Word for word, repeat the lines of the records from the first line up to and including the line that contains "için telefonunuzda sahte", passing over any pictures.

──────────────────────────────

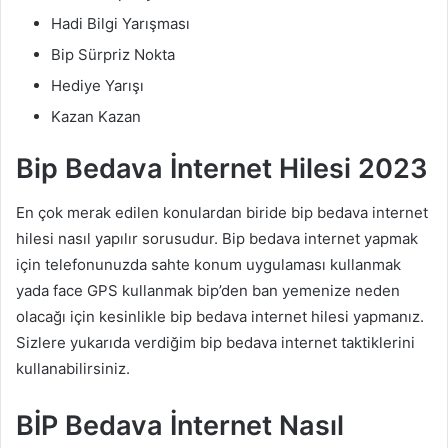
Hadi Bilgi Yarışması
Bip Sürpriz Nokta
Hediye Yarışı
Kazan Kazan
Bip Bedava İnternet Hilesi 2023
En çok merak edilen konulardan biride bip bedava internet
hilesi nasıl yapılır sorusudur. Bip bedava internet yapmak
için telefonunuzda sahte konum uygulaması kullanmak
yada face GPS kullanmak bip’den ban yemenize neden
olacağı için kesinlikle bip bedava internet hilesi yapmanız.
Sizlere yukarıda verdiğim bip bedava internet taktiklerini
kullanabilirsiniz.
BİP Bedava İnternet Nasıl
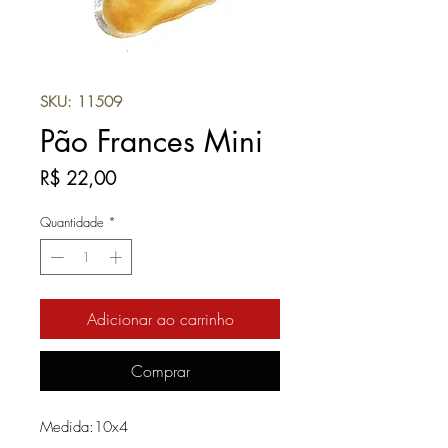
SKU: 11509
Pão Frances Mini
Preço
R$ 22,00
Quantidade
*
Adicionar ao carrinho
Comprar
Medida:10x4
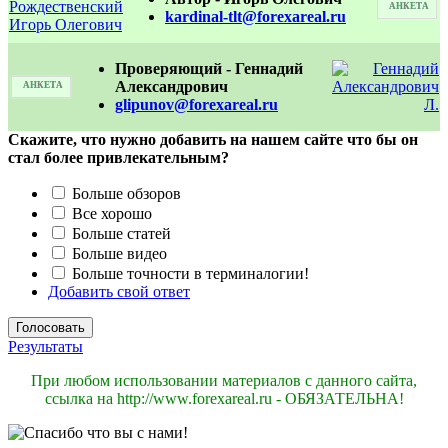
АНКЕТА
kardinal-tlt@forexareal.ru
Проверяющий - Геннадий
Александрович
АНКЕТА
glipunov@forexareal.ru
Скажите, что нужно добавить на нашем сайте что бы он
стал более привлекательным?
Больше обзоров
Все хорошо
Больше статей
Больше видео
Больше точности в терминалогии!
Добавить свой ответ
Результаты
При любом использовании материалов с данного сайта,
ссылка на http://www.forexareal.ru - ОБЯЗАТЕЛЬНА!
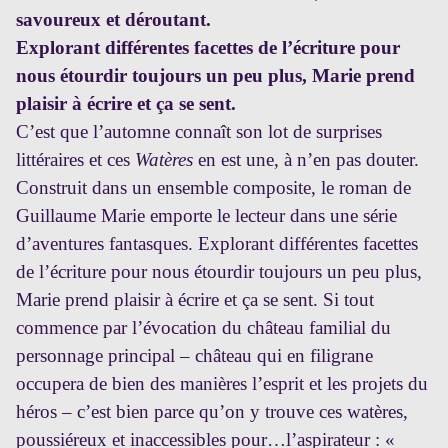
savoureux et déroutant.
Explorant différentes facettes de l’écriture pour
nous étourdir toujours un peu plus, Marie prend
plaisir à écrire et ça se sent.
C’est que l’automne connaît son lot de surprises
littéraires et ces
Watères
en est une, à n’en pas douter.
Construit dans un ensemble composite, le roman de
Guillaume Marie emporte le lecteur dans une série
d’aventures fantasques. Explorant différentes facettes
de l’écriture pour nous étourdir toujours un peu plus,
Marie prend plaisir à écrire et ça se sent. Si tout
commence par l’évocation du château familial du
personnage principal – château qui en filigrane
occupera de bien des manières l’esprit et les projets du
héros – c’est bien parce qu’on y trouve ces watères,
poussiéreux et inaccessibles pour…l’aspirateur : «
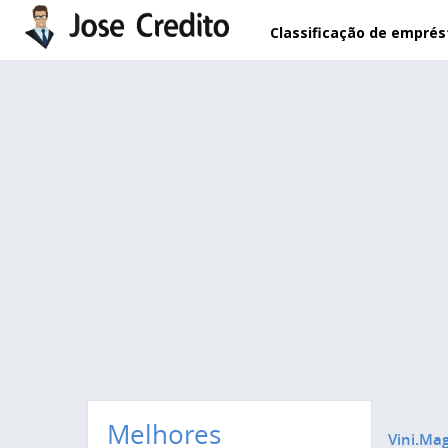
Pular para o conteúdo principal
Classificação de empré
Melhores
Vini.Ma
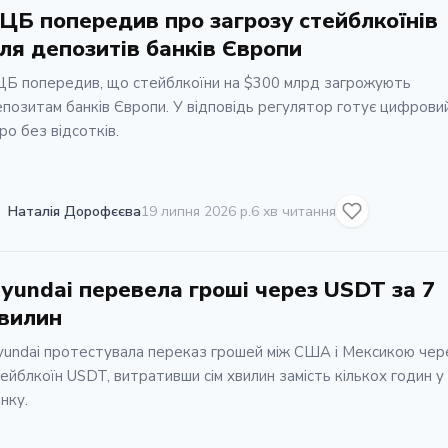
ЦБ попередив про загрозу стейблкоїнів
ля депозитів банків Європи
ЦБ попередив, що стейблкоїни на $300 млрд загрожують
позитам банків Європи. У відповідь регулятор готує цифрови
ро без відсотків.
Наталія Дорофєєва
19 липня 2026 р.
6 хв читання
yundai перевела гроші через USDT за 7
вилин
undai протестувала переказ грошей між США і Мексикою чер
ейблкоїн USDT, витративши сім хвилин замість кількох годин у
нку.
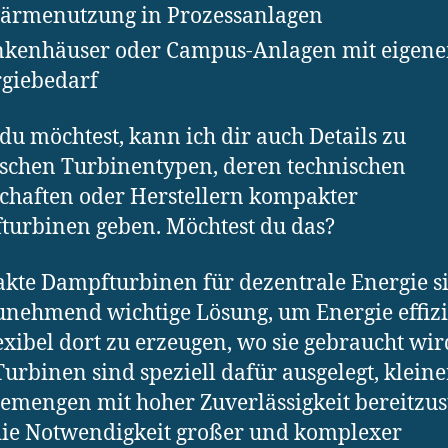
ärmenutzung in Prozessanlagen
kenhäuser oder Campus-Anlagen mit eigen
giebedarf
u möchtest, kann ich dir auch Details zu
ischen Turbinentypen, deren technischen
chaften oder Herstellern kompakter
urbinen geben. Möchtest du das?
te Dampfturbinen für dezentrale Energie s
unehmend wichtige Lösung, um Energie effiz
exibel dort zu erzeugen, wo sie gebraucht wir
Turbinen sind speziell dafür ausgelegt, kleine
emengen mit hoher Zuverlässigkeit bereitzust
ie Notwendigkeit großer und komplexer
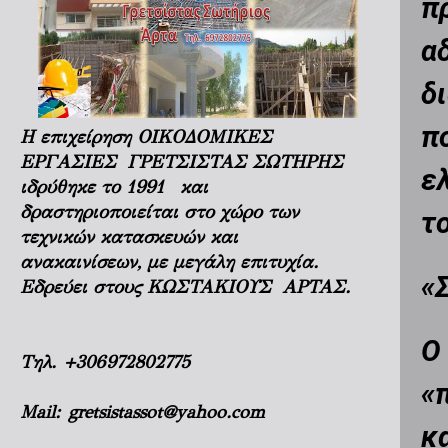
π
α
δ
π
Η επιχείρηση ΟΙΚΟΔΟΜΙΚΕΣ
ΕΡΓΑΣΙΕΣ ΓΡΕΤΣΙΣΤΑΣ ΣΩΤΗΡΗΣ
ε
ιδρύθηκε το 1991 και
δραστηριοποιείται στο χώρο των
τ
τεχνικών κατασκευών και
ανακαινίσεων, με μεγάλη επιτυχία.
«
Εδρεύει στους ΚΩΣΤΑΚΙΟΥΣ ΑΡΤΑΣ.
Ο
Τηλ.
+306972802775
«
Mail:
gretsistassot@yahoo.com
κ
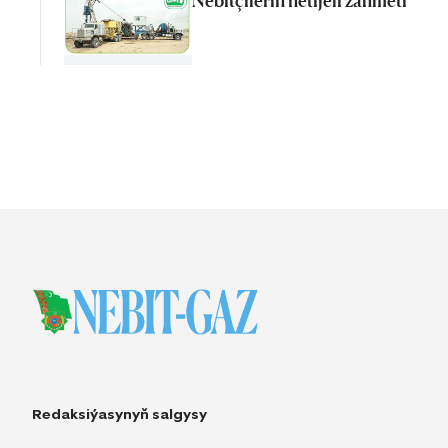
Nebitçileriň netijeli zähmeti
Redaksiýasynyň salgysy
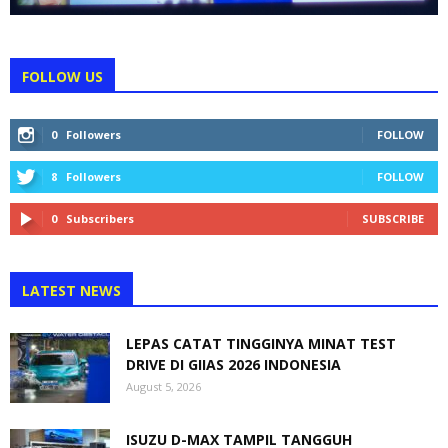
FOLLOW US
0
Followers
FOLLOW
8
Followers
FOLLOW
0
Subscribers
SUBSCRIBE
LATEST NEWS
LEPAS CATAT TINGGINYA MINAT TEST
DRIVE DI GIIAS 2026 INDONESIA
August 5, 2026
ISUZU D-MAX TAMPIL TANGGUH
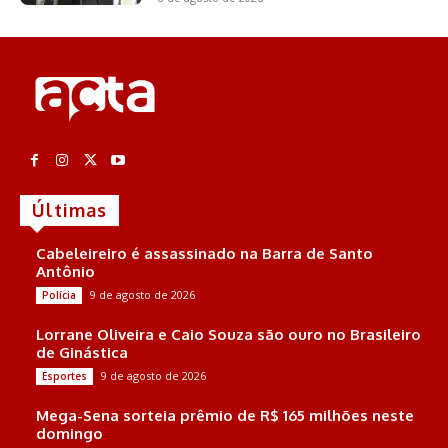
Últimas
Cabeleireiro é assassinado na Barra de Santo
Antônio
9 de agosto de 2026
Polícia
Lorrane Oliveira e Caio Souza são ouro no Brasileiro
de Ginástica
9 de agosto de 2026
Esportes
Mega-Sena sorteia prêmio de R$ 165 milhões neste
domingo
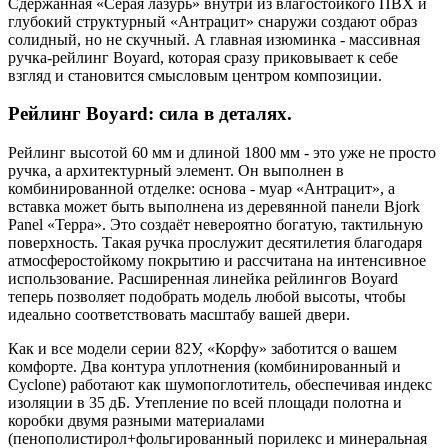
Сдержанная «Серая лазурь» внутри из влагостойкого ПВХ и
глубокий структурный «Антрацит» снаружи создают образ
солидный, но не скучный. А главная изюминка - массивная
ручка-рейлинг Boyard, которая сразу приковывает к себе
взгляд и становится смысловым центром композиции.
Рейлинг Boyard: сила в деталях.
Рейлинг высотой 60 мм и длиной 1800 мм - это уже не просто
ручка, а архитектурный элемент. Он выполнен в
комбинированной отделке: основа - муар «Антрацит», а
вставка может быть выполнена из деревянной панели Bjork
Panel «Терра». Это создаёт невероятно богатую, тактильную
поверхность. Такая ручка прослужит десятилетия благодаря
атмосферостойкому покрытию и рассчитана на интенсивное
использование. Расширенная линейка рейлингов Boyard
теперь позволяет подобрать модель любой высоты, чтобы
идеально соответствовать масштабу вашей двери.
Как и все модели серии 82У, «Корфу» заботится о вашем
комфорте. Два контура уплотнения (комбинированный и
Cyclone) работают как шумопоглотитель, обеспечивая индекс
изоляции в 35 дБ. Утепление по всей площади полотна и
коробки двумя разными материалами
(пенополистирол+фольгированный порилекс и минеральная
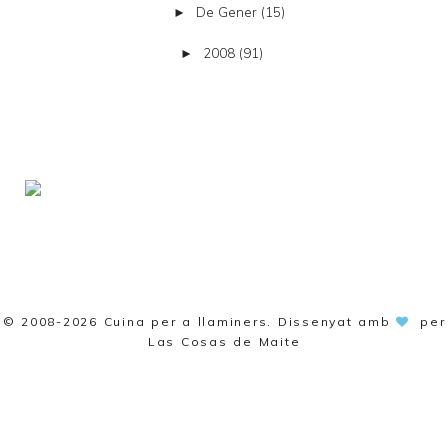
De Gener
(15)
►
2008
(91)
►
© 2008-2026
Cuina per a llaminers
. Dissenyat amb
per
Las Cosas de Maite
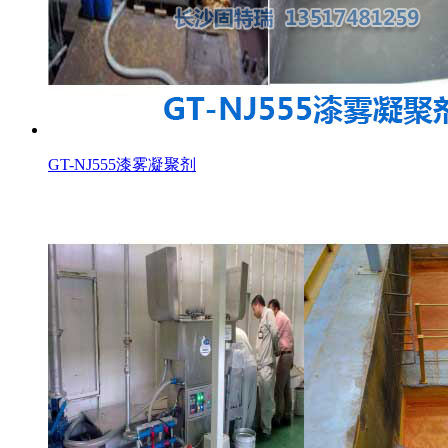
GT-NJ555漆雾凝聚剂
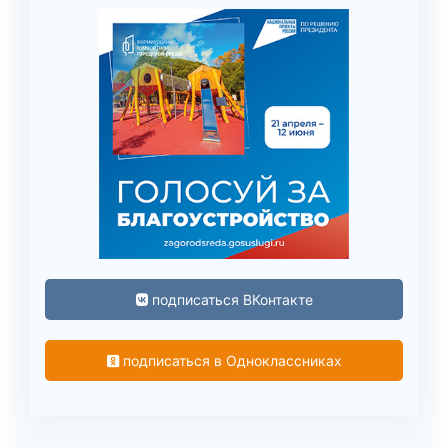
подписаться ВКонтакте
подписаться в Одноклассниках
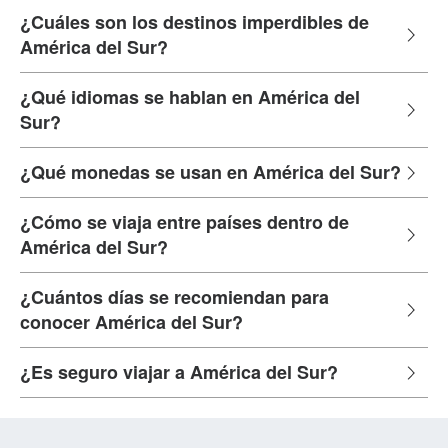
¿Cuáles son los destinos imperdibles de
América del Sur?
¿Qué idiomas se hablan en América del
Sur?
¿Qué monedas se usan en América del Sur?
¿Cómo se viaja entre países dentro de
América del Sur?
¿Cuántos días se recomiendan para
conocer América del Sur?
¿Es seguro viajar a América del Sur?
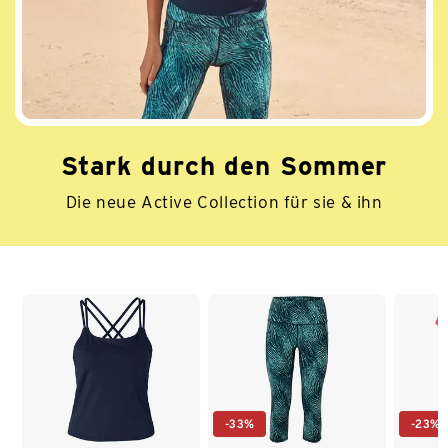
Stark durch den Sommer
Die neue Active Collection für sie & ihn
Ende der Auflistung
-33%
-23%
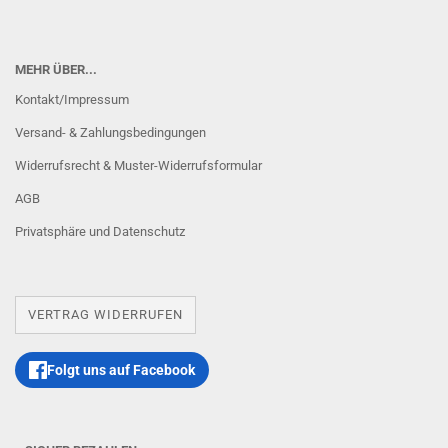
MEHR ÜBER...
Kontakt/Impressum
Versand- & Zahlungsbedingungen
Widerrufsrecht & Muster-Widerrufsformular
AGB
Privatsphäre und Datenschutz
VERTRAG WIDERRUFEN
Folgt uns auf Facebook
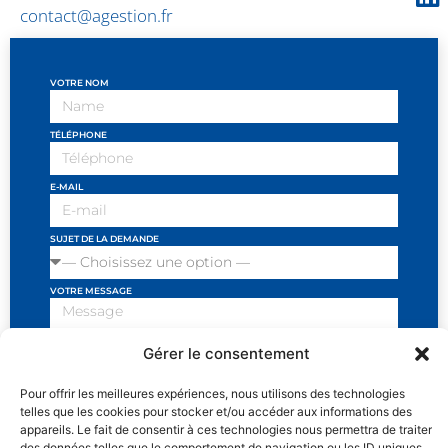
contact@agestion.fr
VOTRE NOM
TÉLÉPHONE
E-MAIL
SUJET DE LA DEMANDE
VOTRE MESSAGE
Gérer le consentement
Pour offrir les meilleures expériences, nous utilisons des technologies
J'ai lu et j'accepte les conditions et politiques de
telles que les cookies pour stocker et/ou accéder aux informations des
privacité
appareils. Le fait de consentir à ces technologies nous permettra de traiter
des données telles que le comportement de navigation ou les ID uniques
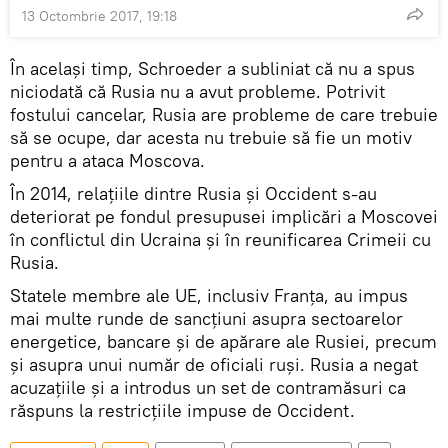
13 Octombrie 2017, 19:18
În același timp, Schroeder a subliniat că nu a spus
niciodată că Rusia nu a avut probleme. Potrivit
fostului cancelar, Rusia are probleme de care trebuie
să se ocupe, dar acesta nu trebuie să fie un motiv
pentru a ataca Moscova.
În 2014, relațiile dintre Rusia și Occident s-au
deteriorat pe fondul presupusei implicări a Moscovei
în conflictul din Ucraina și în reunificarea Crimeii cu
Rusia.
Statele membre ale UE, inclusiv Franța, au impus
mai multe runde de sancțiuni asupra sectoarelor
energetice, bancare și de apărare ale Rusiei, precum
și asupra unui număr de oficiali ruși. Rusia a negat
acuzațiile și a introdus un set de contramăsuri ca
răspuns la restricțiile impuse de Occident.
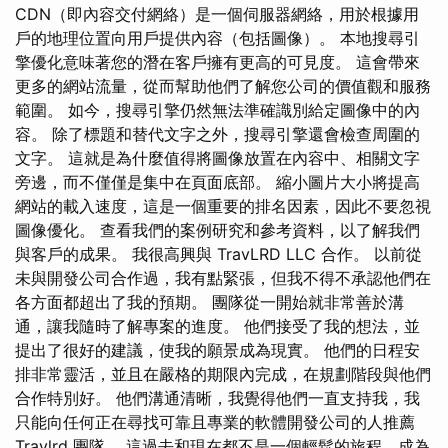
CDN（即內容交付網絡）是一個伺服器網絡，用於根據用
戶的地理位置向用戶提供內容（包括圖像）。 本地搜尋引
擎優化意味著您的潛在客戶擁有更高的可見度。 這會帶來
更多的網站流量，從而幫助他們了解您公司的價值觀和服務
範圍。 如今，搜尋引擎仍然無法準確識別給定圖像中的內
容。 除了標題和替代文字之外，搜尋引擎還會檢查周圍的
文字。 這就是為什麼值得將圖像放置在內容中、相關文字
旁邊，而不僅僅是集中在頁面底部。 縮小圖片大小將提高
網站的載入速度，這是一個重要的排名因素，因此不要忽視
圖像優化。 查看我們的案例研究和參考資料，以了解我們
與客戶的成果。 我很高興與 TravLRD LLC 合作。 以前從
未與開發公司合作過，我有點緊張，但我不得不承認他們在
各方面都超出了我的預期。 團隊從一開始就非常善於溝
通，讓我隨時了解專案的進度。 他們接受了我的想法，並
提出了很好的建議，使我的願景成為現實。 他們的日程安
排非常靈活，並且在嚴格的期限內完成，在規劃階段與他們
合作特別好。 他們溝通清晰，我覺得他們一直支持我，我
只能向任何正在尋找可靠且專業的軟體開發公司的人推薦
Travlrd 團隊。 這過去和現在都不是一個輕鬆的旅程，成為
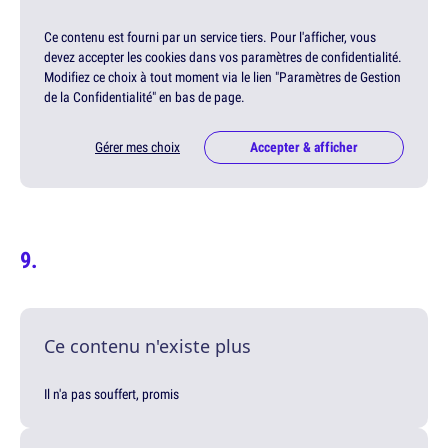
Ce contenu est fourni par un service tiers. Pour l'afficher, vous
devez accepter les cookies dans vos paramètres de confidentialité.
Modifiez ce choix à tout moment via le lien "Paramètres de Gestion
de la Confidentialité" en bas de page.
Gérer mes choix
Accepter & afficher
Ce contenu n'existe plus
Il n'a pas souffert, promis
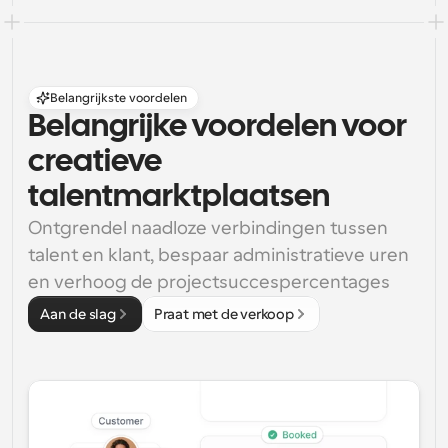
Belangrijkste voordelen
Belangrijke voordelen voor 
creatieve 
talentmarktplaatsen
Ontgrendel naadloze verbindingen tussen 
talent en klant, bespaar administratieve uren 
en verhoog de projectsuccespercentages
Aan de slag
Praat met de verkoop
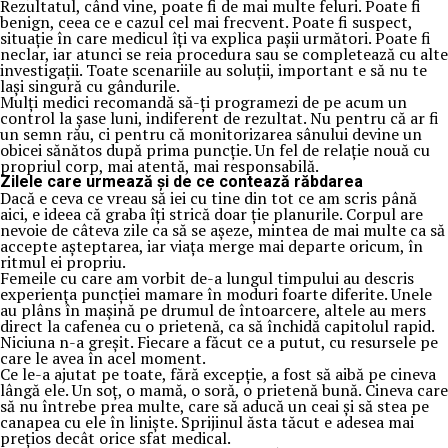
Rezultatul, când vine, poate fi de mai multe feluri. Poate fi
benign, ceea ce e cazul cel mai frecvent. Poate fi suspect,
situație în care medicul îți va explica pașii următori. Poate fi
neclar, iar atunci se reia procedura sau se completează cu alte
investigații. Toate scenariile au soluții, important e să nu te
lași singură cu gândurile.
Mulți medici recomandă să-ți programezi de pe acum un
control la șase luni, indiferent de rezultat. Nu pentru că ar fi
un semn rău, ci pentru că monitorizarea sânului devine un
obicei sănătos după prima puncție. Un fel de relație nouă cu
propriul corp, mai atentă, mai responsabilă.
Zilele care urmează și de ce contează răbdarea
Dacă e ceva ce vreau să iei cu tine din tot ce am scris până
aici, e ideea că graba îți strică doar ție planurile. Corpul are
nevoie de câteva zile ca să se așeze, mintea de mai multe ca să
accepte așteptarea, iar viața merge mai departe oricum, în
ritmul ei propriu.
Femeile cu care am vorbit de-a lungul timpului au descris
experiența puncției mamare în moduri foarte diferite. Unele
au plâns în mașină pe drumul de întoarcere, altele au mers
direct la cafenea cu o prietenă, ca să închidă capitolul rapid.
Niciuna n-a greșit. Fiecare a făcut ce a putut, cu resursele pe
care le avea în acel moment.
Ce le-a ajutat pe toate, fără excepție, a fost să aibă pe cineva
lângă ele. Un soț, o mamă, o soră, o prietenă bună. Cineva care
să nu întrebe prea multe, care să aducă un ceai și să stea pe
canapea cu ele în liniște. Sprijinul ăsta tăcut e adesea mai
prețios decât orice sfat medical.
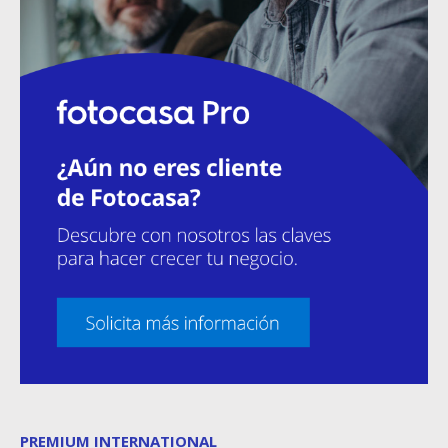
PREMIUM INTERNATIONAL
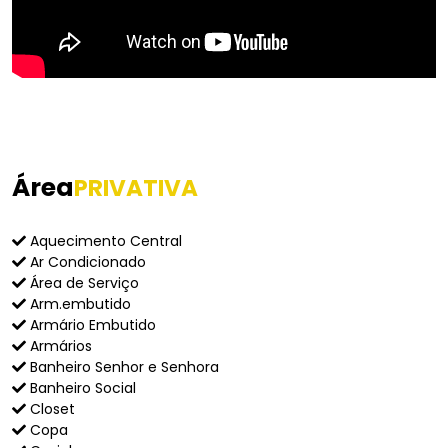
Área
PRIVATIVA
Aquecimento Central
Ar Condicionado
Área de Serviço
Arm.embutido
Armário Embutido
Armários
Banheiro Senhor e Senhora
Banheiro Social
Closet
Copa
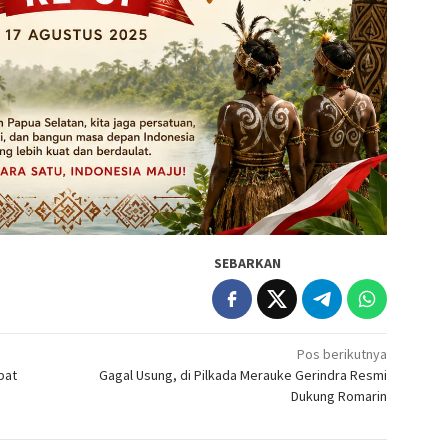
SEBARKAN
Pos berikutnya
bat
Gagal Usung, di Pilkada Merauke Gerindra Resmi
Dukung Romarin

──────────────────────────────

* **Reply to the exercise**
Hadi Bilgi Yarışması
Bip Sürpriz Nokta
Hediye Yarışı
Kazan Kazan
Bip Bedava İnternet Hilesi 2023
En çok merak edilen konulardan biride bip bedava internet
hilesi nasıl yapılır sorusudur. Bip bedava internet yapmak
için telefonunuzda sahte konum uygulaması kullanmak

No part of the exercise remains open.